Rising costs are changing the risk profile of staging productions, and whether the recent huge increase in utilities costs or the impact of consecutive 10% rises in minimum wages (now £11.44 for an over 21-year-old compared to £8.36 in 2021), these increases affect many elements of the cost base. As a result, capitalisations required to mount productions, and weekly running costs have risen sharply post pandemic. Despite TTR and higher ticket prices, the required capacity to recoup has risen for many from around 60% to over 70% adding significantly to the risks for producers and their financiers.

Overlay on this the economic pressures on regional theatres from local authorities cutting or eliminating subsidy for the non-statutory provision of live theatre in their boroughs, or worse still, an estimated 20% of local authorities expected to declare technical bankruptcy, and it feels inevitable that many more venues will close their doors or cut back their programmes. This deprives those local communities of the live experience with its benefits for social cohesion and mental health. It makes touring the UK more challenging if there are geographic gaps in the theatre provision.

Many of our largest players in the sector who manage venues and are key funders in productions such as companies like ATG, Crossroads or TEG are supported by Private Equity investors. They provided support during Covid when these large organisations needed it but continue to expect year on year growth in EBITDA (Earnings Before Interest Depreciation and Amortisation) against this background.
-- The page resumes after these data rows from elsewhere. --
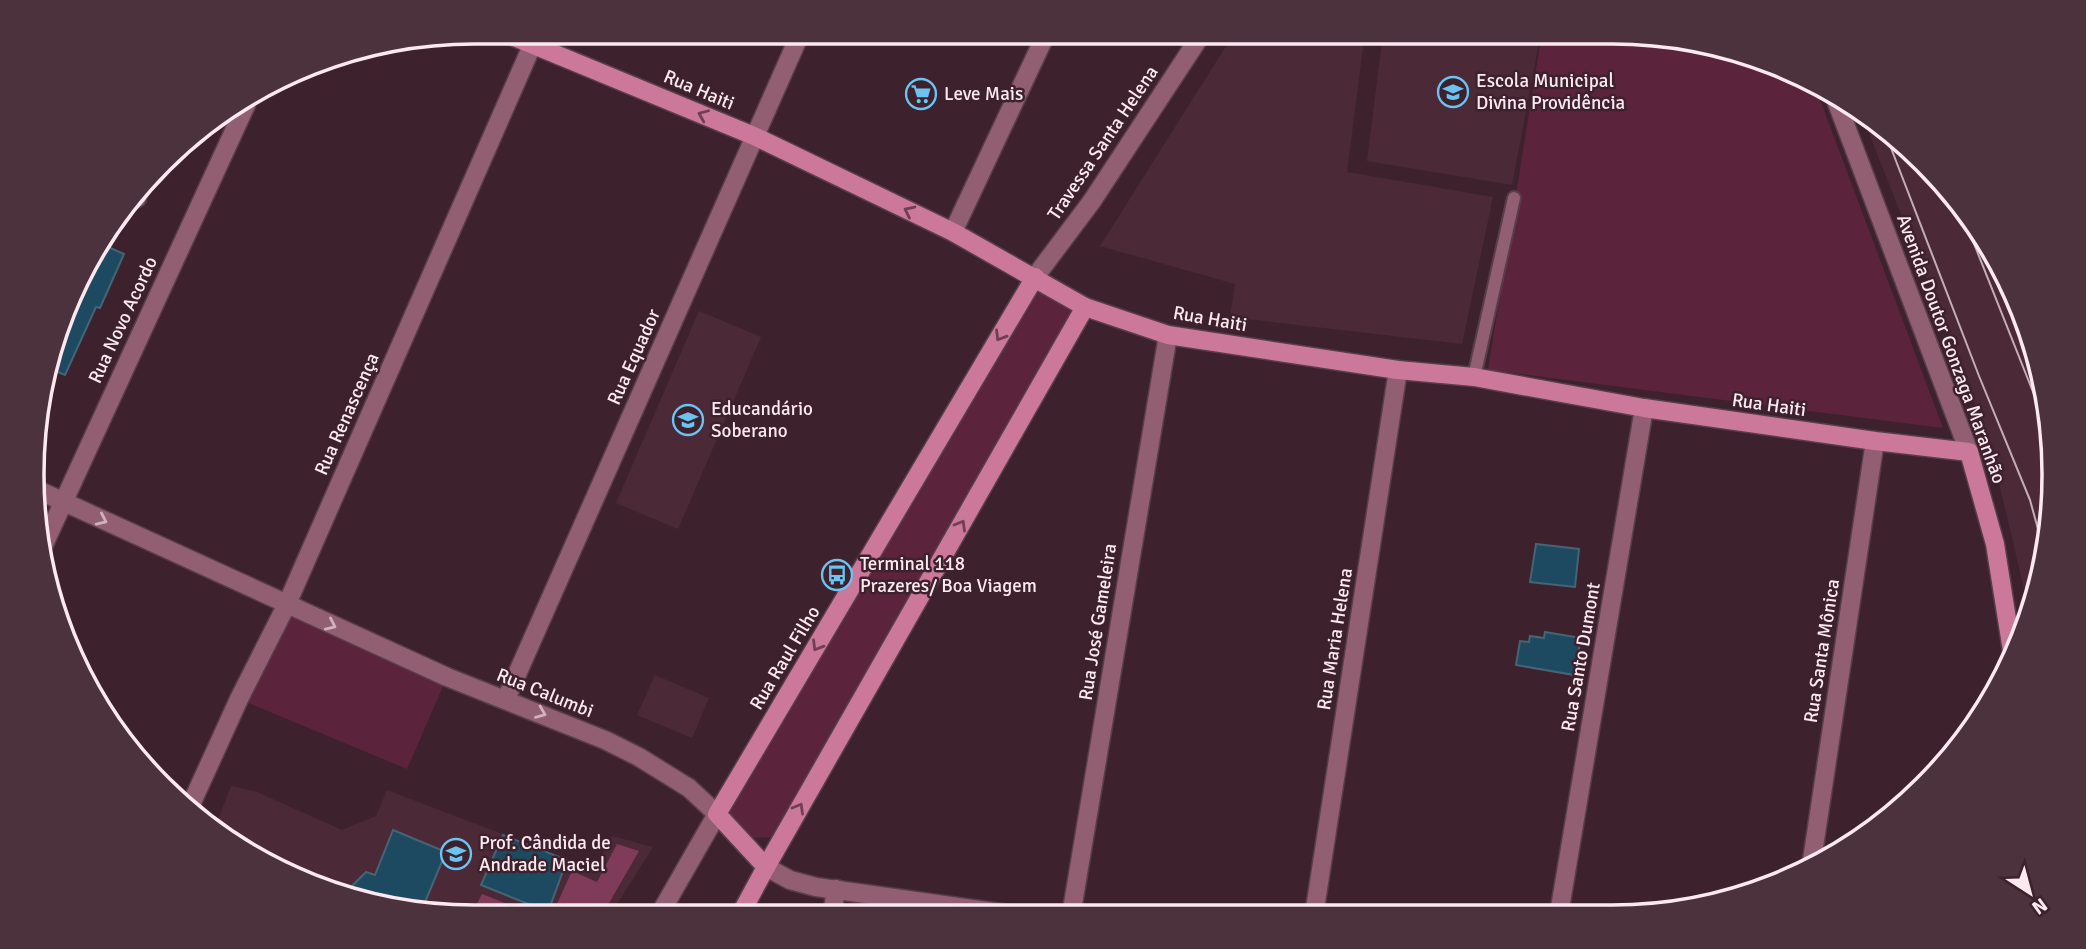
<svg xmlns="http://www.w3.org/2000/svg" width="2086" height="949" viewBox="0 0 2086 949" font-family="Signika,sans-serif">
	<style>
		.built { fill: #4c2937 }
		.green { fill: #5b243c }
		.forest { fill: #813b5a }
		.building { fill: #1d4a61; stroke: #456475; stroke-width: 2 }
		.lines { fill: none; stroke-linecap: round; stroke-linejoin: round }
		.lane-casing { stroke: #583e48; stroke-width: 16 }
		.street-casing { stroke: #583e48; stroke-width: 21 }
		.secondary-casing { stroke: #583e48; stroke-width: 21 }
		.lane { stroke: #925e72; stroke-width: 12 }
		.street { stroke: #925e72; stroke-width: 18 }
		.secondary { stroke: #cb789a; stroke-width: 18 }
		.tram { stroke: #c4aeb6; stroke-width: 2 }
		.rail-casing { stroke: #c4aeb6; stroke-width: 8 }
		.rail { stroke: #3d222d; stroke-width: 5; stroke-dasharray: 16; stroke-linecap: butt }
		.oneway { stroke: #6f4053 }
		.oneway2 { stroke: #d2b1bd }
		.labels { text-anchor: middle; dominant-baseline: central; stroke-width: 5; stroke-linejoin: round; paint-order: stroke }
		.poi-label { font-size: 19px; fill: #fce9ef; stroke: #3d222d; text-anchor: start }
		.street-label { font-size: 19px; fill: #fce9ef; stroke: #3d222d }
		.rim { fill: none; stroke: #fce9ef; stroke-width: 3.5 }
	</style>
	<rect width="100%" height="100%" fill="#3d222d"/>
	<g class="built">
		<path d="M1235 32H1365L1347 172 1493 197 1462 344 1230 317 1235 284 1100 246Z"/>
		<path d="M1383 32H1541L1512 185 1367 161Z"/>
		<path d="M1864 120 1924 161 2021 305 2054 474 2028 606 1989 440Z"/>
		<path d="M699 311 761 337 678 529 616 503Z"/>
		<path d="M655 675 709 698 692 738 637 715Z"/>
		<path d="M231 786 257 792 342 830 376 816 387 790 594 869 612 836 653 847 609 917H474L305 884 215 828Z"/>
	</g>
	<g class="green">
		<path d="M1542 32H1612L1781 65 1816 89 1943 428 1488 370Z"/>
		<path d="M1035 277 1085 307 781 837 743 838 724 804Z"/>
		<path d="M287 604 447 677 407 769 239 699Z"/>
	</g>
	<g class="forest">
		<path d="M617 844 639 851 601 917H551L572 871 597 882Z"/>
		<path d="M482 894 541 917H470Z"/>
	</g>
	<g class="building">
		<path d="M99 243 124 254 100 308 96 307 65 375 48 368 91 253Z"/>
		<path d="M1536 544 1579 549 1575 587 1530 582Z"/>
		<path d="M1545 632 1581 638 1574 675 1516 665 1520 641 1529 642 1530 636 1544 638Z"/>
		<path d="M393 830 446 852 423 907 346 892 366 872 375 875Z"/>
		<path d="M503 835 567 860 548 912 481 885Z"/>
	</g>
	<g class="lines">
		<g class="lane-casing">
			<path id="lane" d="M1474 377 1514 198"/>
		</g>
		<g class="street-casing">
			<g id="street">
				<path d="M1837 103 1969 452"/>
				<path d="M136 198H137"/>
				<path d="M953 232 1047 32"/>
				<path d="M1035 277 1092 201 1203 32"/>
				<path d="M40 491 447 677 605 740 639 757 689 788 717 814 658 917"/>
				<path d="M40 553 246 105"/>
				<path d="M506 699 801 32"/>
				<path d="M188 811 239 699 287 604 538 32"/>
				<path d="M766 867 790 880 816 887 1023 916"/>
				<path d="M1811 867 1875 441"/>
				<path d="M1559 914 1644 408"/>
				<path d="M1314 915 1398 370"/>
				<path d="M832 916 836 889"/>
				<path d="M1071 916 1168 335"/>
			</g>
		</g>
		<g class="secondary-casing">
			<g id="secondary">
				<path d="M502 32 754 136 953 232 1085 307 1168 335 1398 370 1474 377 1644 408 1875 441 1969 452 1995 544 2013 657"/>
				<path d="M766 867 717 814 1035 277"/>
				<path d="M739 917 766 867 1085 307"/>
			</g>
		</g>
		<use href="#lane" class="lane"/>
		<use href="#street" class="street"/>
		<use href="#secondary" class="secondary"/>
		<g class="tram">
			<path d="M1886 135 1979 376 2030 500 2041 540"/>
			<path d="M1965 221 2043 417"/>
		</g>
		<g class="rail-casing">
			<path id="rail" d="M1992 262 2024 321"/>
		</g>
		<use href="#rail" class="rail"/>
	</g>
	<defs><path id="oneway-chevron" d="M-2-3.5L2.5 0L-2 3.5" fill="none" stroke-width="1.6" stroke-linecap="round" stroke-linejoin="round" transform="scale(1.75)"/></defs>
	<g class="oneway">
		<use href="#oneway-chevron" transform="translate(703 115) rotate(-157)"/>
		<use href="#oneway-chevron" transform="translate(909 211) rotate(-154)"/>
		<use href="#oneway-chevron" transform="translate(1000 336) rotate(121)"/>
		<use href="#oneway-chevron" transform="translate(961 525) rotate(-60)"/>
		<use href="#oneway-chevron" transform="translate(817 646) rotate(121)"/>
		<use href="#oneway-chevron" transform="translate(799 808) rotate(-60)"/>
	</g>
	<g class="oneway2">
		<use href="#oneway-chevron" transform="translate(102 520) rotate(25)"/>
		<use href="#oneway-chevron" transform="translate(331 625) rotate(25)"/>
		<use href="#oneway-chevron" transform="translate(541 713) rotate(22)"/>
	</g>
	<defs>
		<g id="school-ring" transform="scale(1.575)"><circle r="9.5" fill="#3d222d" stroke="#6ac3f1" stroke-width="1.5"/><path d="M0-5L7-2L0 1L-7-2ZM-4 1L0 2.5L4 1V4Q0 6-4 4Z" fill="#6ac3f1"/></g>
		<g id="supermarket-ring" transform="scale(1.575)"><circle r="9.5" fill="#3d222d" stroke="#6ac3f1" stroke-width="1.5"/><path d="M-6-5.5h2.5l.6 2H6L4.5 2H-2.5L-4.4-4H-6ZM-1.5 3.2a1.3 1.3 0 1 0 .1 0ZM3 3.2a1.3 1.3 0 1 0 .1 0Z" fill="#6ac3f1"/></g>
		<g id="bus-ring" transform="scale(1.575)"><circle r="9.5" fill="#3d222d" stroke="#6ac3f1" stroke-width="1.5"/><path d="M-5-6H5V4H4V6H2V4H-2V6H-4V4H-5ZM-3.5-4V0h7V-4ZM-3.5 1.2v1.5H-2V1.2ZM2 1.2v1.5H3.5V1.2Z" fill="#6ac3f1"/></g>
	</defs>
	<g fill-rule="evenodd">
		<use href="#school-ring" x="1453" y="92"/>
		<use href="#supermarket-ring" x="921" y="94"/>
		<use href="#school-ring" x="688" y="420"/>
		<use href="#bus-ring" x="837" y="575"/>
		<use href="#school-ring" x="456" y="854"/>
	</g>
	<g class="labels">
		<g class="poi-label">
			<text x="1476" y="81">Escola Municipal<tspan x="1476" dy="22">Divina Providência</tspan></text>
			<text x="944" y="94">Leve Mais</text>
			<text x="711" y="409">Educandário<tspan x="711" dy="22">Soberano</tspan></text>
			<text x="860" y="564">Terminal 118<tspan x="860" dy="22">Prazeres/ Boa Viagem</tspan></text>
			<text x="479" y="843">Prof. Cândida de<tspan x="479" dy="22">Andrade Maciel</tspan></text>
		</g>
		<g class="street-label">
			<text transform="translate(699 90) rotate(23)">Rua Haiti</text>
			<text transform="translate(1103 143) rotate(-56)">Travessa Santa Helena</text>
			<text transform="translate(1210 319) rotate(10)">Rua Haiti</text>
			<text transform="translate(123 320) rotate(-65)">Rua Novo Acordo</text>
			<text transform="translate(1951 349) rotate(70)">Avenida Doutor Gonzaga Maranhão</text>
			<text transform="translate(634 357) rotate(-66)">Rua Equador</text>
			<text transform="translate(1769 405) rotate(8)">Rua Haiti</text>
			<text transform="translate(347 414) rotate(-66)">Rua Renascença</text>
			<text transform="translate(1098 622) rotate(-81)">Rua José Gameleira</text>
			<text transform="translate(1335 639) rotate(-81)">Rua Maria Helena</text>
			<text transform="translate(1822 651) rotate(-81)">Rua Santa Mônica</text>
			<text transform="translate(1581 657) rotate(-80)">Rua Santo Dumont</text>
			<text transform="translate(785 658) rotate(-59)">Rua Raul Filho</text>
			<text transform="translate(545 693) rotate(22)">Rua Calumbi</text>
		</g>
	</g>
	<path d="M0 0H2086V949H0ZM474 44H1612A430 430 0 0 1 2042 474V475A430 430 0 0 1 1612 905H474A430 430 0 0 1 44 475V474A430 430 0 0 1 474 44Z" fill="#4c323d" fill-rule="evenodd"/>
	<path class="rim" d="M474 44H1612A430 430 0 0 1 2042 474V475A430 430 0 0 1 1612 905H474A430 430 0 0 1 44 475V474A430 430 0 0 1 474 44Z"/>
	<g transform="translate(2030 893) rotate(144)" stroke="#3d222d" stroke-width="5" paint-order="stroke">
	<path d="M0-5L12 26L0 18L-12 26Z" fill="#fce9ef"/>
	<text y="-10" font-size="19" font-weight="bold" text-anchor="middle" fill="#fce9ef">N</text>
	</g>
</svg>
It is natural that they will respond by being more risk averse to undertake new work and reluctant to invest more cash.

Many other funders do not require a financial return but seek to support live theatre for its other social and cultural benefits. The escalating ticket prices as a response to the economic pressures inevitably limit audiences’ frequency of visits or how much they will pay, especially for a new work or a production without star names. Furthermore, it is hugely divisive, making live theatre a more elitist experience for those who can afford the prices and inaccessible to young people or new theatregoers. Dynamic pricing is reaping the benefits for producers from successful shows nearing sell out but acts against those younger buyers who traditionally book late.

Indeed, those 16-to25-year-olds, a generation of Screenagers, more comfortable communicating through a device than face to face, are in danger of forming the habit of seeing their drama and storytelling on a streaming platform rather than in a live theatre. Their GCSE and A level English Literature visits to the theatre may not be enough to tempt them to pay the higher prices.

To further complicate the challenge of attracting audiences, the worthy desire in the industry to see more inclusivity and diversity in the stories, casting and audiences requires more risk taking as such projects targeting in content or casting to be more inclusive and diverse, may not initially attract the required audiences to recoup or find performers with sufficient experience to carry the show.

Equally, the global challenges of climate change and the need to adopt more eco-friendly practices will require investment in new equipment, changes in practices, and procurement and support to change audiences travel arrangements. A carbon neutral industry will require innovation, rapid change, and cash.

So how are producers and venues tackling these headwinds to steer the sector through these stormy waters? Over the coming weeks, West End Best Friend intends to examine these issues in more depth and develop a Besties Manifesto for the theatre to build on the success of lobbying that secured the TTR permanency at the higher rates. We believe that gathering together best practices and making the case as to why the financial support to the sector is so crucial can contribute to steering the sector through these challenges and support the health of the nation.